I couldn’t figure out what to say. That was the last thing I expected to hear. I squirmed inwardly, caught between defending Blake’s memory and wanting, maybe a little too desperately, to believe my best friend.
“Shouldn’t I? Blame myself?” I finally asked quietly.
Cam was shaking his head before I finished. “Oh fuck no. Setting aside your limits for a moment, in the end, it’s on
him
. He ignored the safety protocols. Did you even know he’d gone?”
I shook my head.
“Did he tell
anyone
?”
Again, I shook my head.
“No phone numbers. No checking in. He went home with the guy, alone. Played for the first time, alone.”
I dropped my gaze to my shoes and took a deep breath.
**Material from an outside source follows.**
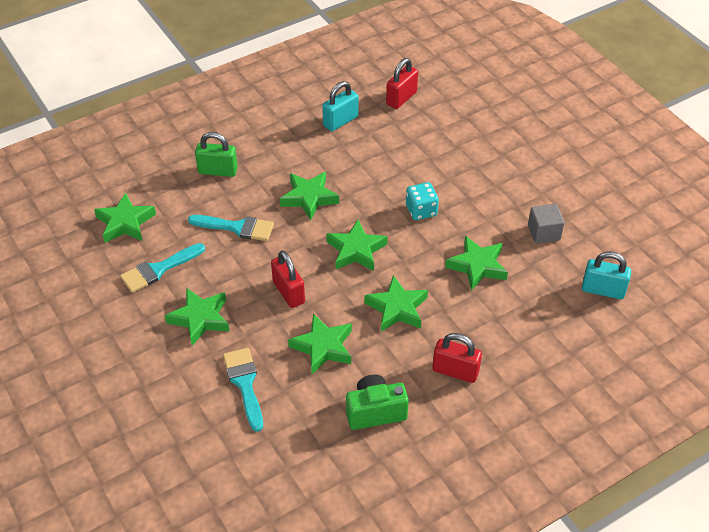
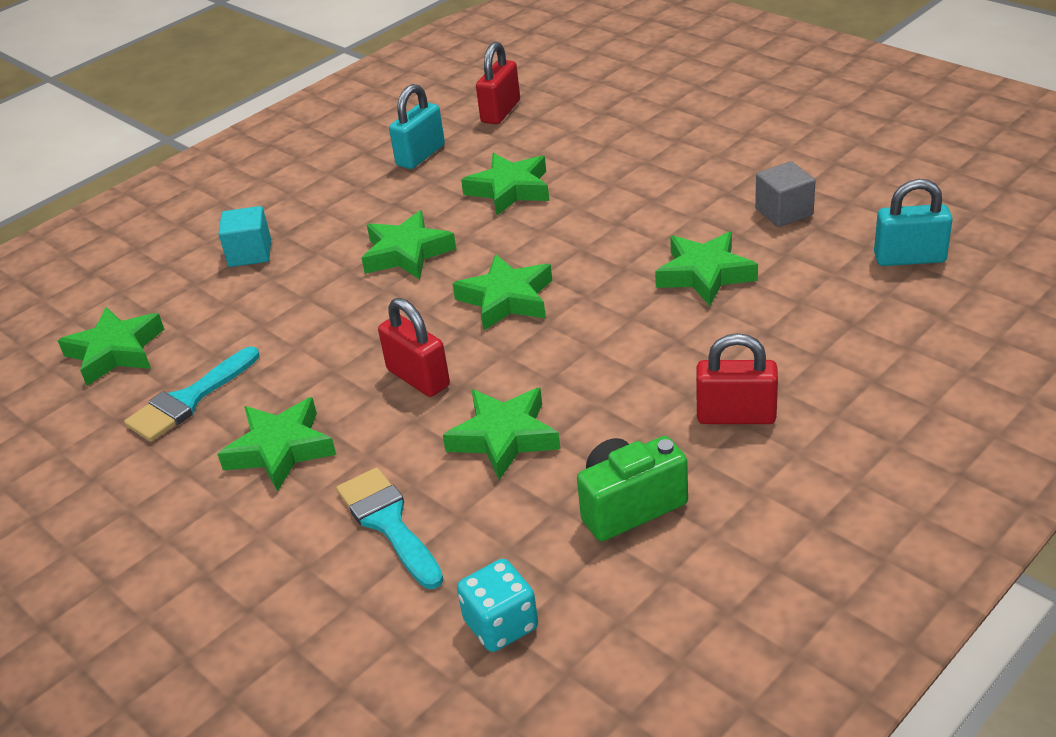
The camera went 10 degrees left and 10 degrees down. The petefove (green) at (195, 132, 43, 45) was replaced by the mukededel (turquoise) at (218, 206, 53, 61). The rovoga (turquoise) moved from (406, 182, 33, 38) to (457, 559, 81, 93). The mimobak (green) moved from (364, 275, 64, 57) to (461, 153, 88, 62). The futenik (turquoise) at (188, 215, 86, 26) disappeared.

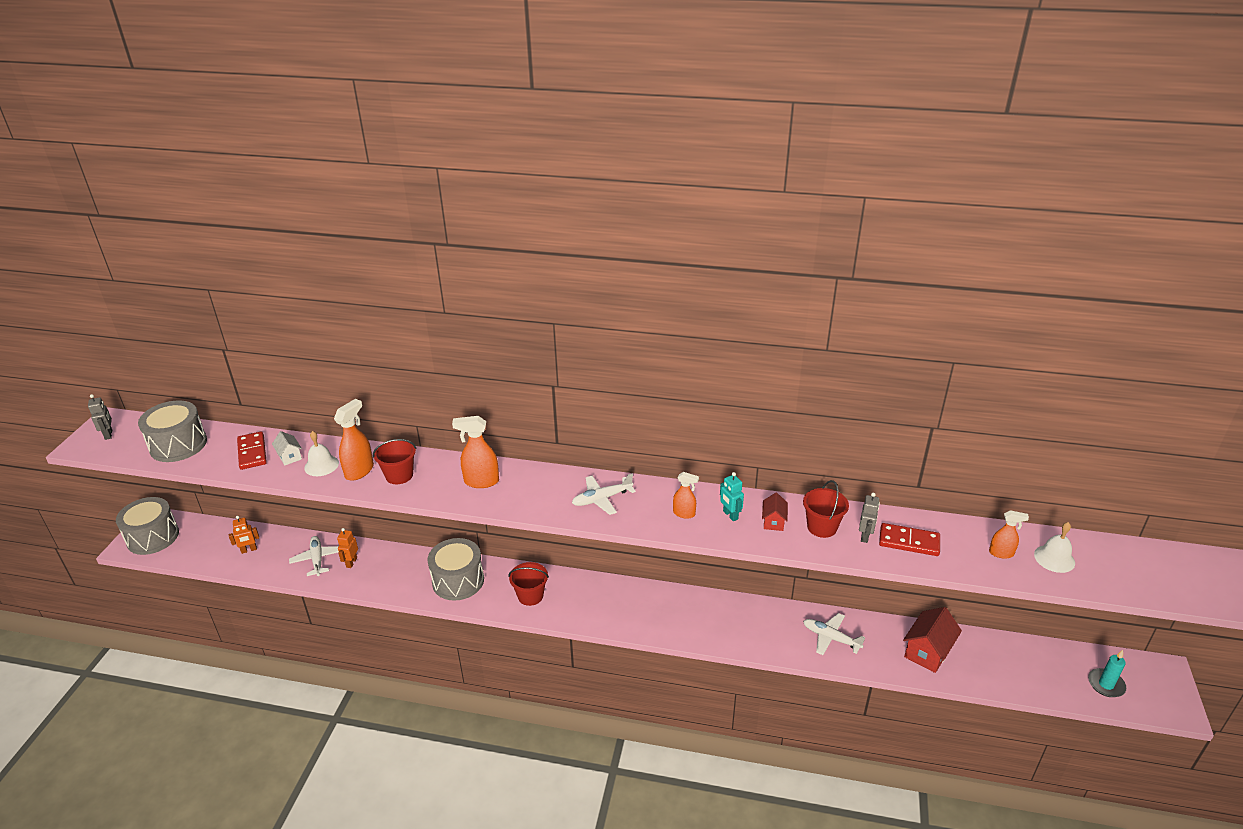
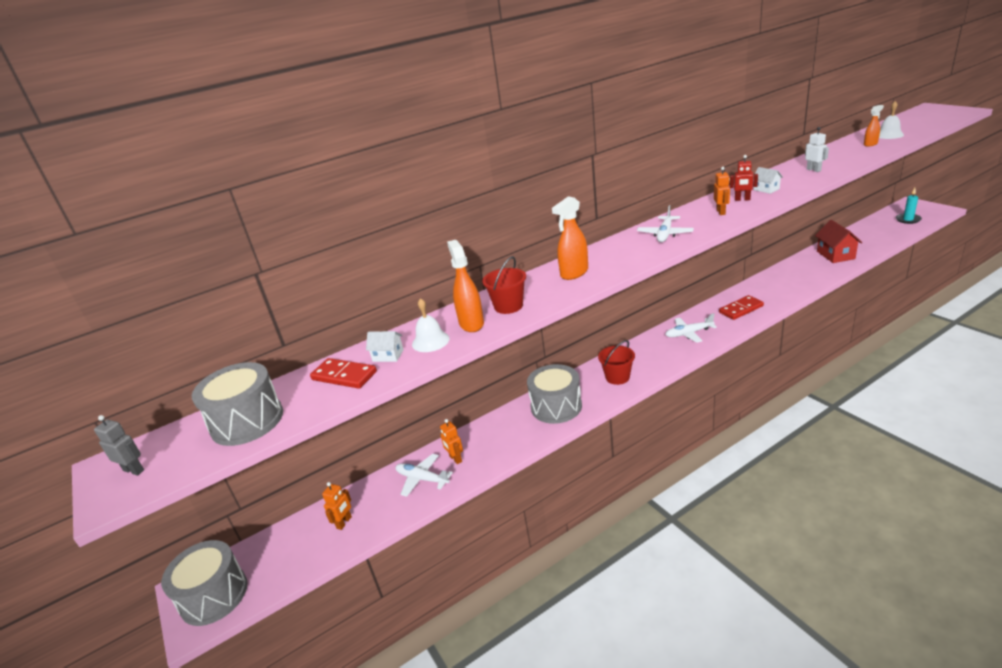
The camera went 40 degrees left and 5 degrees down. The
A weight I’d been carrying around for two years seemed a lot lighter all of a sudden and I wanted to kick myself a little for not telling my
best friend
—the one I should have known would understand—more than I had.
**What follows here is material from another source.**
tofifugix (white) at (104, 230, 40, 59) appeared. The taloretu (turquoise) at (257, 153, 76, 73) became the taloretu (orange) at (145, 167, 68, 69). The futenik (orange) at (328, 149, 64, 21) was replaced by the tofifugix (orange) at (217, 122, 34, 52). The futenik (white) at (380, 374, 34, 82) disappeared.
“All this time…,” I whispered, closing my eyes.
“One more thing,” Cam said, drawing my attention.
I raised my eyebrows. “Oh?”
“Yeah. You didn’t suck as a Dom. In all the time we’ve been playing, Sammy’s made me fly a handful of times. You? Every fucking time. Blake’s problem wasn’t that you weren’t a good Dom, Mal. Blake’s problem was that he wasn’t a good sub. He
wasn’t
a sub.”
I scowled. “Of course he was a sub.”
Cam shook his head. “No, he wasn’t. I thought you knew that. He subbed for you because he wanted to play with you. But he told me he’d realized he wasn’t.”
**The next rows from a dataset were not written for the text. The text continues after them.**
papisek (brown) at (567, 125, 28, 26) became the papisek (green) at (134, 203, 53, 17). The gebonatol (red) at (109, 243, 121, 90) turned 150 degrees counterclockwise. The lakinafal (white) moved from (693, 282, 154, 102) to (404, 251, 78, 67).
“Well, fuck,” I said, frowning. “Why didn’t he tell me that?”
“Who knows?” Cam shrugged. “Maybe he thought you’d stop playing altogether? I don’t understand why he’d sub for Stevenson if he knew he was a Dom, but maybe he just wasn’t comfortable Domming. Or maybe he was more switch than he told me. Or maybe he never got a chance to play. Or… who knows? But it wasn’t because you sucked. You didn’t.”
While a lot to digest, it explained so much: why Blake never went into subspace in all the times we’d played; why he never seemed content with what we did. It brought up another problem for me, though. All that time, I’d thought I knew what to look for in a submissive, that I recognized submission. If Blake wasn’t….
I cleared my throat and looked up at Cam. “I… I have to think about this.”
Cam frowned. “Mal, you’ve had two years to—”
“Not this. This is… I haven’t thought of
any
of it like this. I need a little time.” Cam sighed, and I knew he was giving in. I stepped back and opened his door for him. “Come on, I’ll drive you home.”
With a disgruntled look at me, Cam slid into the seat. “She’s gonna beat my ass over this,” he muttered.
When I got in on my side, I snickered. “If you weren’t such a masochist, I’d put in a good word. But you love it and you know it.” I paused thoughtfully. “Maybe I
will
put in a good word and she’ll beat you even harder for it.”
Cam rolled his eyes. “Just drive, asshole.”